"In any man who dies there dies with him,
his first snow and kiss and fight . . .
Not people die but worlds die in them."
Our beginning rationale at the start of this program is articulated as follows:
Understanding the value in a moment along with the whole of a life, attaching power and meaning to a fragment along with a decade, feeling persuasiveness in a half-second as well as in a 30 year career--these, all, have been part of our lives, with the very big parts and feelings not always equating to great lengths of time. The great lengths of time, too often and too readily, we equate with meaningful lives. What feels like disconnection or distraction are often just the opposite--they are what has been missing in defining a whole life. Long, neat, pretty narratives are rarely how our real lives work. That said, a simple moment as well can simply be beauty itself, in need of no defense or explanation at all. In this sense, looking for meaning in surprising places measured by no regular ruler or compass should be our aim. A surprise to us will often be a surprise to someone else as well, and will often feel like the best kind of discovery--finding something new in what's been right in front of us all this time.

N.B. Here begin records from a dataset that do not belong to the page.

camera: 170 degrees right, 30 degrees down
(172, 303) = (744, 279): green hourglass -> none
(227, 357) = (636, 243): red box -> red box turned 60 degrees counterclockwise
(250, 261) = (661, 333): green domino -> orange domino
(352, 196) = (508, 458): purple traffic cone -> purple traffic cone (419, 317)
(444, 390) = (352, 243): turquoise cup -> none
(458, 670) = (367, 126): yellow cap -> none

Similarly, in working with people who do not have long to live, comfort is not always synonymous with entertainment. For some people, lives of service must add up to something, and to be simply entertained at the end of days is to be profoundly misunderstood. Someone whose life has been voluntarily in service to others needs to have some sense of still serving, or else they have already stopped living. This deep sense of belief can be hard for many of us to understand. We must, of course, distinguish service from burden or responsibility.
Lives of service and receiving comfort, clearly, are not mutually exclusive. Comfort is after all the appropriate and best result of service--knowing that you did something that mattered to or helped someone else. This kind of comfort, however, is earned differently. If someone asserts something similar to what you are going through, then you no longer own it in its entirety--that is, it does not belong only to you. You can no longer claim full ownership and the whole burden. You share it. Yours becomes in that moment a share of the burden and not the whole thing, and a share of something simply weighs less than the whole. This kind of juncture is where service and comfort meet. This lightened sensibility does not diminish pain or sorrow. Rather, it suggests just how immense these conditions are, and how astounding our capacity, therefore, as human beings to feel and to understand and to withstand them--and how much better we are at doing it together.